Will es gar nicht erzählen aber es ist so treffend zum thema Schleppleine und Erziehung.
Ich und Juno sind ganz normal am Gassi gehen,bisschen Ball gespielt,Fuß geübt,"Hier"usw. das ganze auch zwischen Feldern wo es keine Probleme gibt.Seh dann eine Frau mit Hund nen kleinen Feldweg hochkommen(100 m Luftlinie zwischen uns).Alles gar kein Problem.Sie biegt in unsere Richtung ein auch kein Thema wir am spielen,machen tun.bis uns noch etwa 20 m trennen und da erkenn ich sie hat ne verdammt lange Leine in der Hand.War dann auch etwas dickfällig und wollte mal wissen wie gut Fuß klappt naja junge Hunde halt,es klappte so naja,standen dann bei einander beschnupperten sich,wir uns begrüßt und aneinander vor bei gegangen Hunde immer im Blick,hab Juno kurz abgerufen dauerte kurz aber klappte der andere Hund(immer noch an der Schleppleine) hinterher ein bissel mehr schnüffeln.Eins kommt zum anderen die Hunde tollen ein bisschen rum,links,rechts und Tempo nimmt zu,ich Juno wieder abgerufen,null Chance hin sie raus genommen und sitzen lassen,naja Junghunde so schnell konnten wir gar nicht schauen war das ein Knäuel aus 2 Hunden und ner sehr langen und dünnen Leine.
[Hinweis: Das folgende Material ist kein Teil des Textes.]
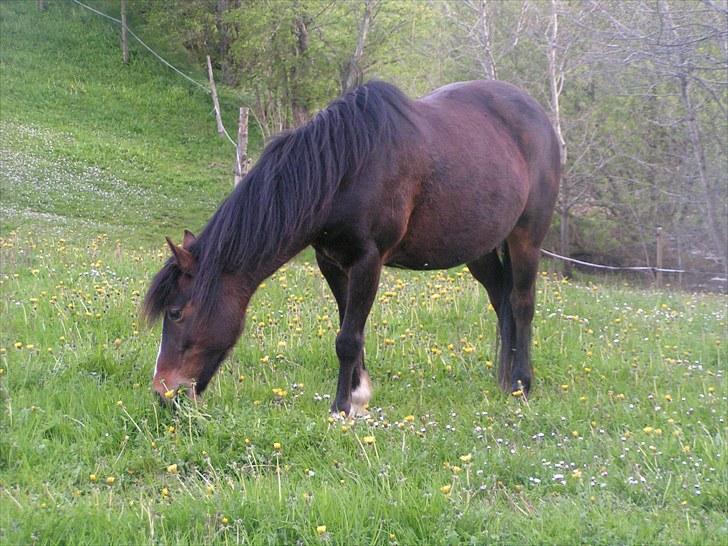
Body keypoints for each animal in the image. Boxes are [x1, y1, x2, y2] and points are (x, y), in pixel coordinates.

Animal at [144, 80, 560, 415]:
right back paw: (504, 380)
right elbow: (349, 327)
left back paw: (521, 383)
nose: (163, 394)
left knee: (522, 303)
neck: (345, 170)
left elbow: (347, 338)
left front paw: (342, 406)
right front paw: (359, 393)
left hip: (526, 237)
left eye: (176, 313)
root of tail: (540, 117)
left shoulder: (367, 261)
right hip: (480, 249)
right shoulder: (331, 262)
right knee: (501, 299)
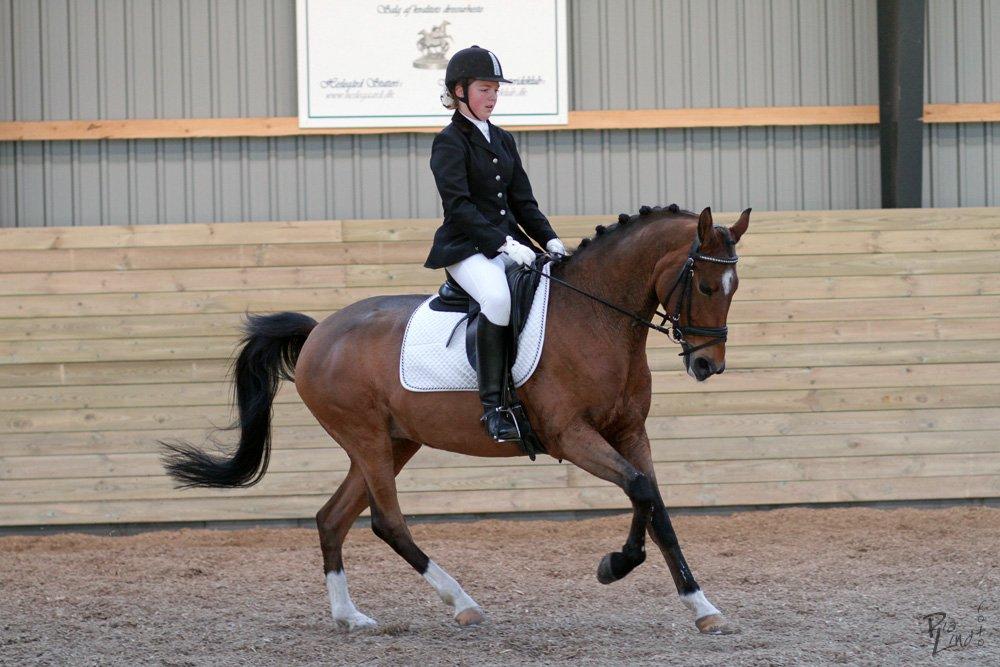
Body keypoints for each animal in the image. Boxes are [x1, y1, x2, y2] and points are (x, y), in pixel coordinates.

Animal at [162, 204, 750, 634]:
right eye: (703, 286)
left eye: (734, 289)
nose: (707, 365)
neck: (596, 317)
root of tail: (318, 332)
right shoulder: (571, 436)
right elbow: (639, 491)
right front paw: (616, 564)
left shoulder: (629, 432)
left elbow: (654, 503)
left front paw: (702, 607)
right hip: (368, 439)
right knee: (386, 522)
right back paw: (462, 602)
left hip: (394, 443)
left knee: (332, 518)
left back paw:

Sie überhaupt nicht mehr in der Lage irgendwie zu reagieren und wickelt mal lieber die Leine auf in der beide völlig verheddert sind(also um Hals und Bauch usw.)HALLO!!
Hab versucht mit einer Hand die beiden zuberuhigen und der anderen die Leine weg zubekommen.
Ist vielleicht nicht das tollste Beispiel aber ich sehe mit solchen Leinen und unerfahrenen Menschen eine Gefahr für die Hunde.
Korrigiere mich bitte wen ich mich da Irre.
Und so eine Leine ist zum Üben,also man redet mit dem Hund.Von ihr kam nix kein "Aus","Platz" oder irgendwie ein Zeichen für Abbruch.